Идеи Гурджиева, радикальные и оригинальные, не так уникальны, как утверждали многие из его последователей. Сопоставление их с работами Рудольфа Штейнера или К. Г. Юнга было бы любопытно, но увело бы меня слишком далеко от цели (в примечаниях я все же проведу сравнение между некоторыми ключевыми идеями Гурджиева и Юнга). Но меня поражает то, как некоторые собственные идеи Успенского, к которым он пришел независимо еще до встречи с Гурджиевым, похожи на те, которыми с ним поделится учитель. Мало написано о работе, которую проделал Успенский в годы, предшествовавшие его присоединению к обозу Гурджиева, и в первых главах я подробнее рассмотрю его идеи времени, сна, высшего пространства и мистического опыта. Все еще мало кому известно о том, насколько идеи Успенского были необходимы для теоретической основы раннего русского модернизма. Тысячи новых читателей, которые каждый год обращаются к его книгам, мало знают о влиянии Успенского на авангардные движения начала XX века или о его важности для таких писателей, как Олдос Хаксли, Дж. Б. Пристли и Малькольм Лаури.

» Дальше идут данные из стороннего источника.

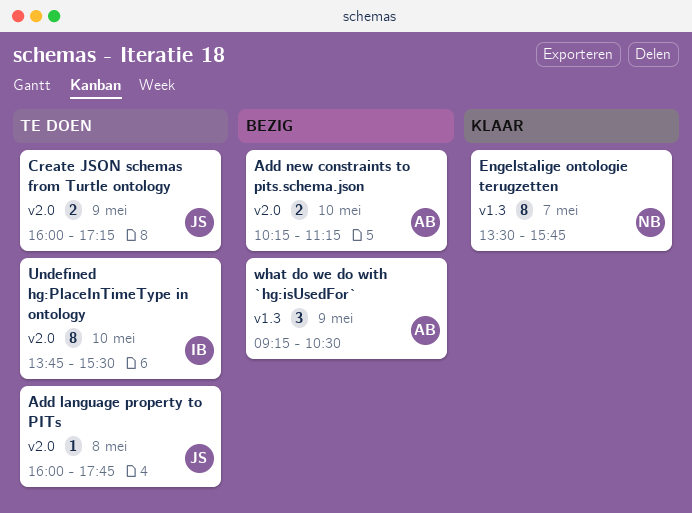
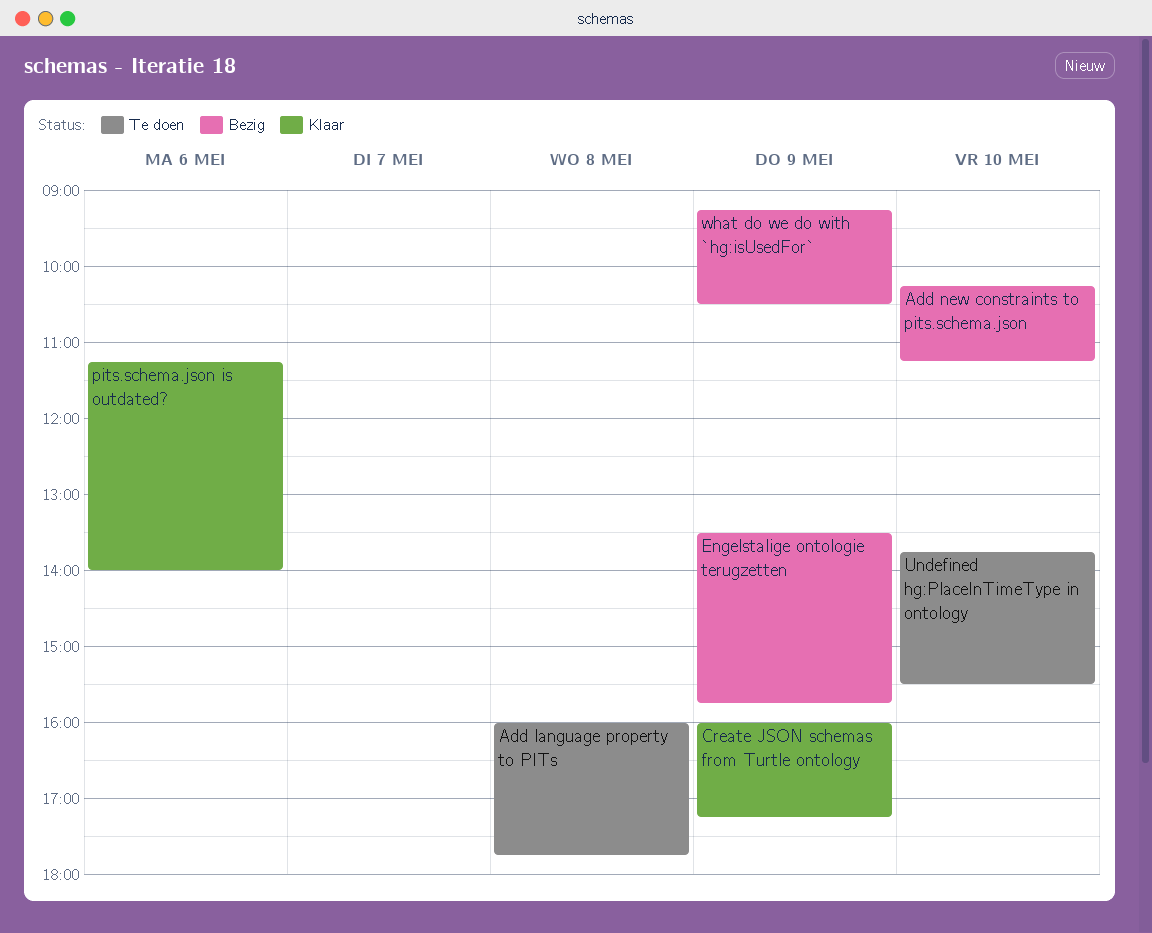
Create JSON schemas from Turtle ontology, status: Te doen -> Klaar
Engelstalige ontologie terugzetten, status: Klaar -> Bezig
Engelstalige ontologie terugzetten, day: May 7 -> May 9
pits.schema.json is outdated?: none -> present

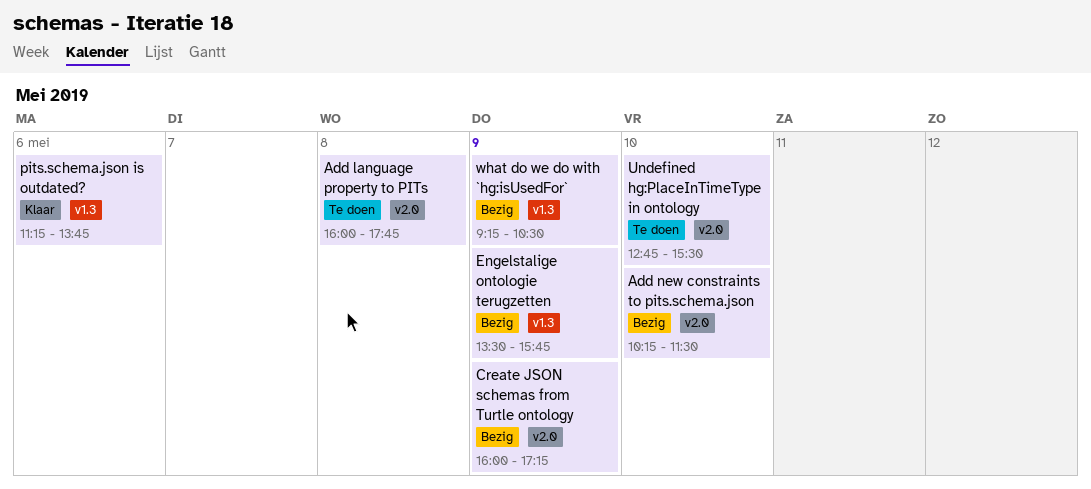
Add new constraints to pits.schema.json, ends: 11:15 -> 11:30
Create JSON schemas from Turtle ontology, status: Klaar -> Bezig
pits.schema.json is outdated?, ends: 14:00 -> 13:45
Undefined hg:PlaceInTimeType in ontology, begins: 13:45 -> 12:45

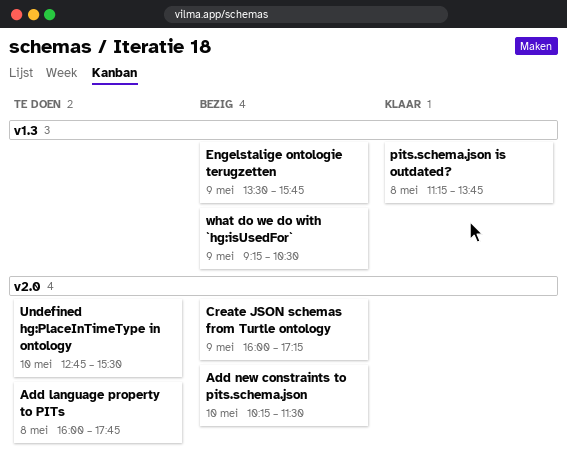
pits.schema.json is outdated?, day: May 6 -> May 8

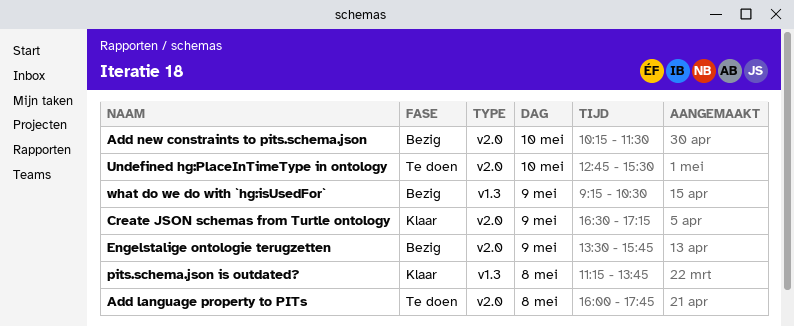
Create JSON schemas from Turtle ontology, status: Bezig -> Klaar
Create JSON schemas from Turtle ontology, begins: 16:00 -> 16:30
Engelstalige ontologie terugzetten, label: v1.3 -> v2.0

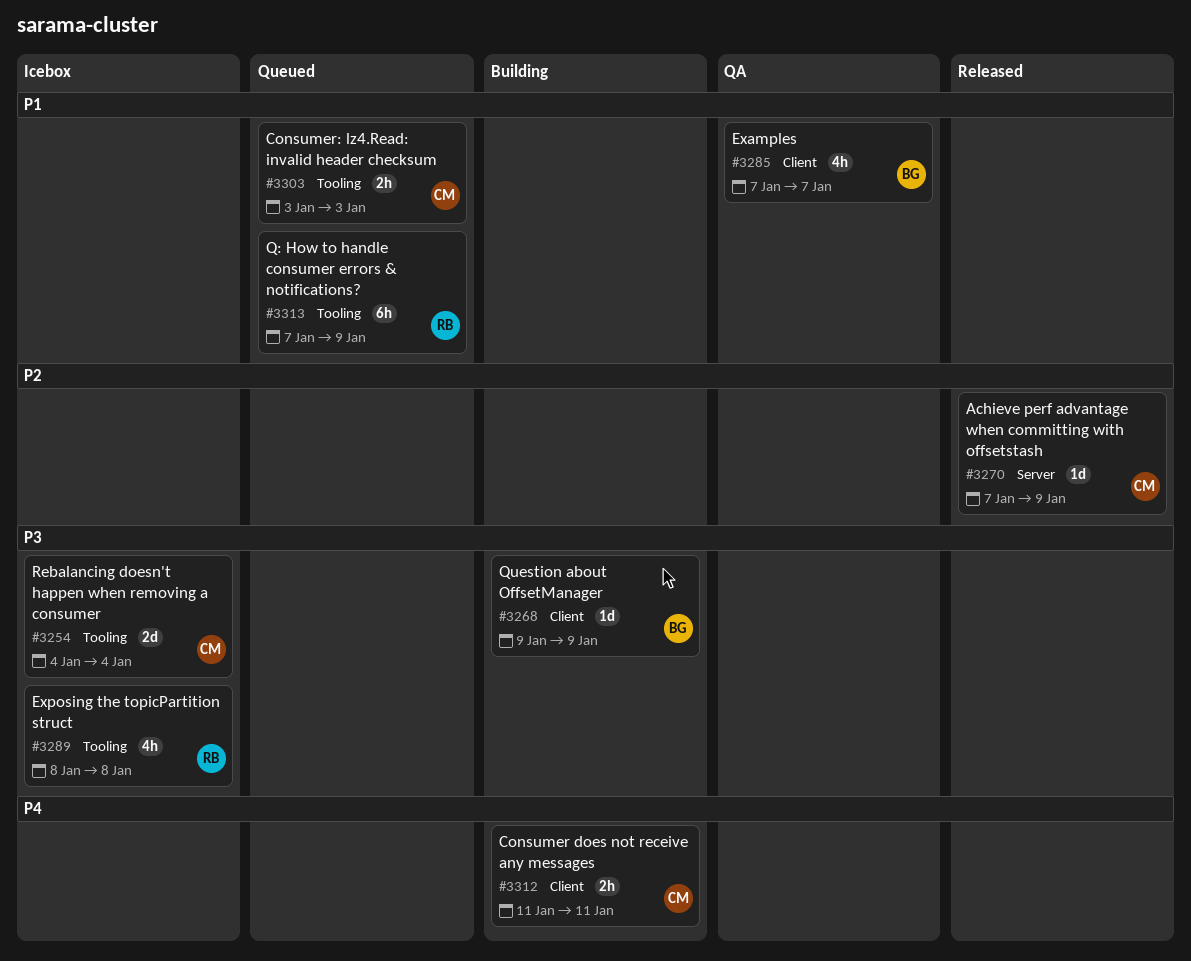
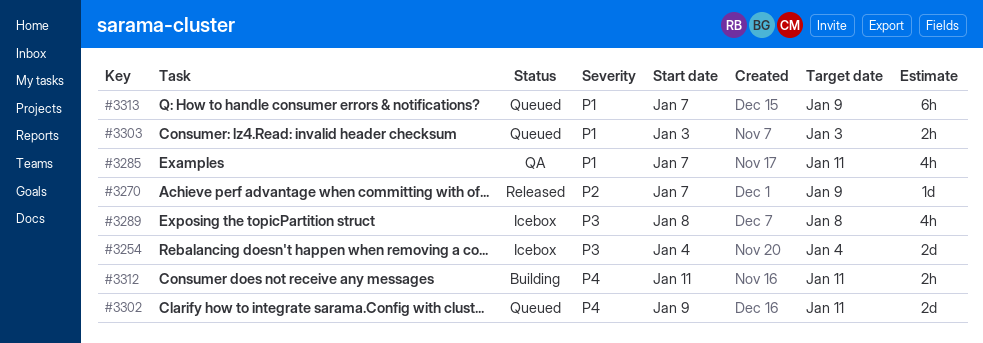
#3268: present -> none
#3285, due: Jan 7 -> Jan 11
#3302: none -> present

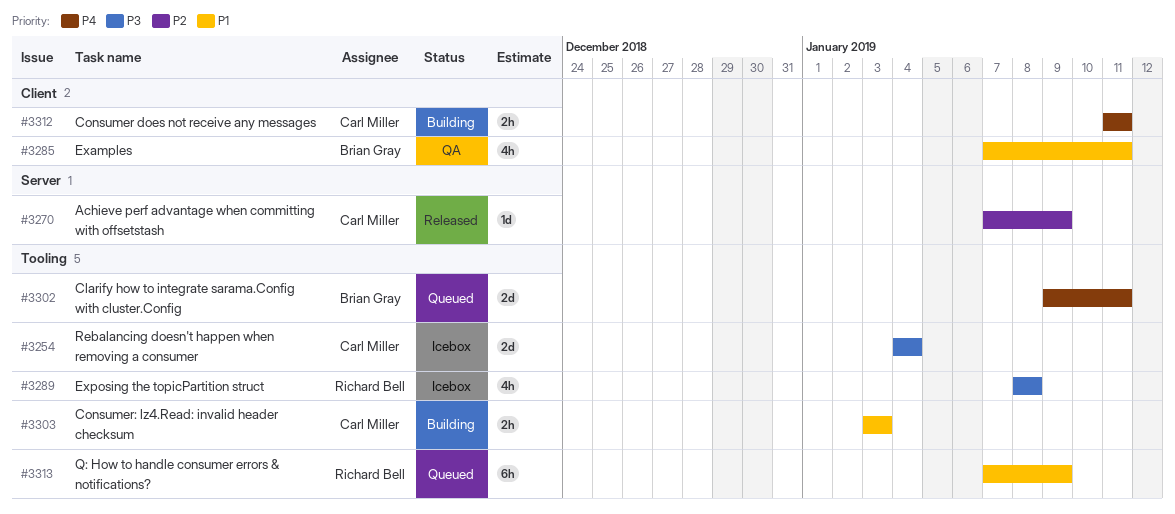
#3303, status: Queued -> Building

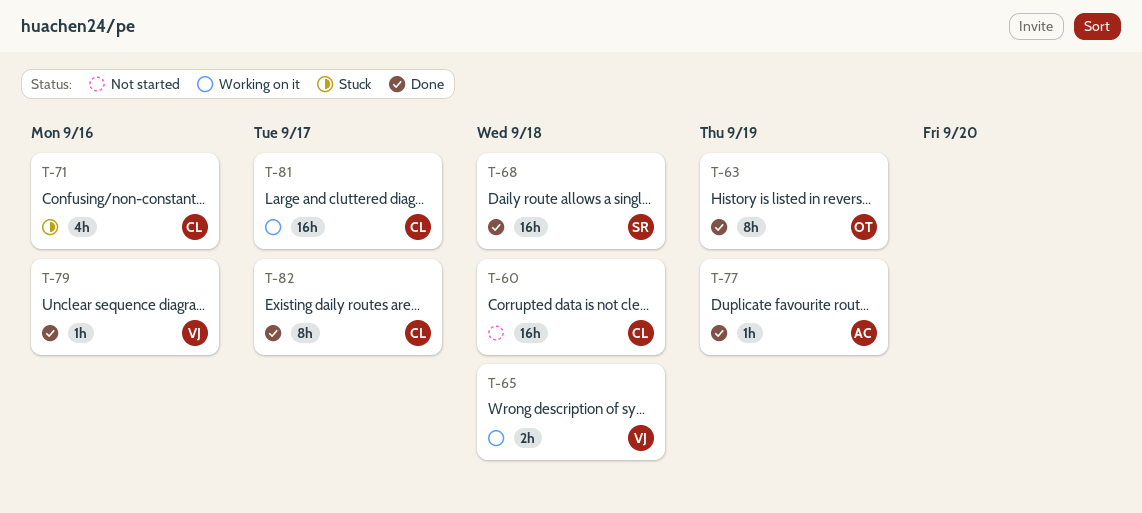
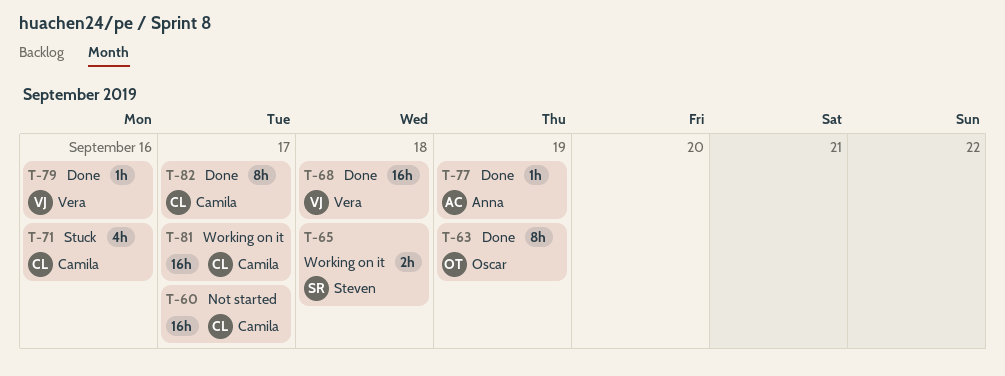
T-60, due: Sep 18 -> Sep 17
T-65, owner: Vera -> Steven
T-68, owner: Steven -> Vera

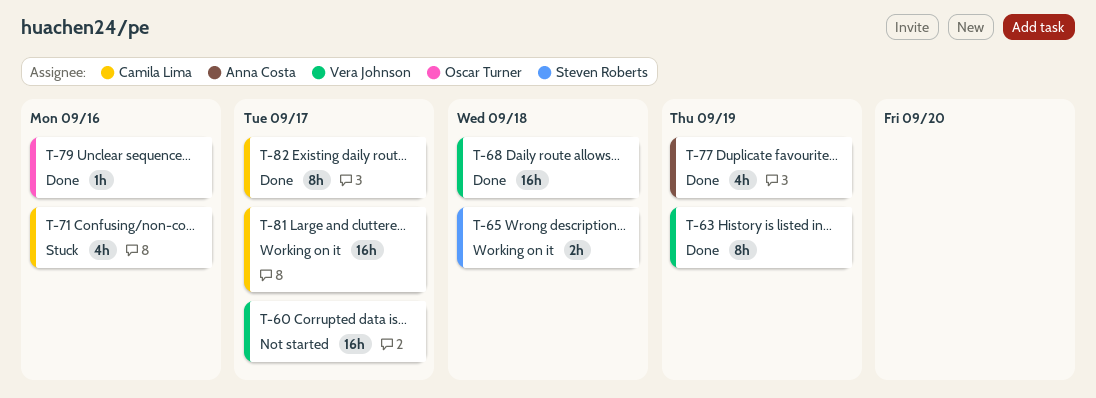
T-60, owner: Camila Lima -> Vera Johnson
T-63, owner: Oscar Turner -> Vera Johnson
T-77, estimate: 1h -> 4h
T-79, owner: Vera Johnson -> Oscar Turner

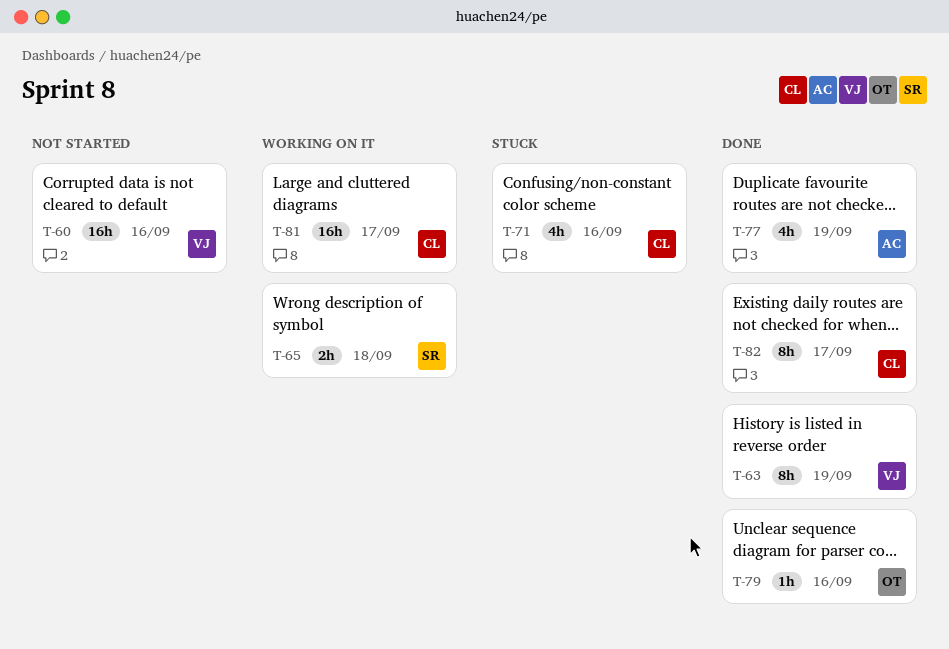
T-60, due: Sep 17 -> Sep 16
T-68: present -> none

Но в первую очередь это история двух людей. Часто говорят, что противоположности притягиваются, и в случае Гурджиева и Успенского это кажется очевидным. Но они также часто отталкиваются, и на каком-то этапе общения магнетические энергии этих двоих стали разводить их в разные стороны. От Москвы до Нью-Йорка, от Центральной Азии до дервишей Константинополя разворачивалась история яростной и очень символичной борьбы между Успенским и человеком, от которого он так и не смог полностью отделиться. История Гурджиева и Успенского, по моему мнению, является одним из величайших мистических столкновений нашего времени, наравне с диалогами дона Хуана и Карлоса Кастанеды, или, пользуясь более уместным сравнением, Мефистофеля и Фауста.

1

В этой книге слово «работа» используется как в конкретном значении – как учение Гурджиева и Успенского – так и в общем смысле «дела, задачи». Здесь Работа Гурджиева пишется с прописной буквы, чтобы подчеркнуть различие, но в оставшейся части книги оба варианта пишутся со строчной буквы, в надежде, что различие будет очевидно из контекста.

2

Денис Саурат, цит. по: Nott C.S. Journey Through This World. L.: Routledge & Kegan Paul, 1969. С. 47.

3

Фрэнк Пиндер, цит. там же. С. 91.

4

Г. И. Гурджиев, цит. там же. С. 107.

5

Большая игра – распространенный в западной историографии термин, который используется для описания империалистического соперничества между Британской и Российской империями за господство в Центральной Азии с 1813 по 1907 год. – Здесь и далее примеч. ред.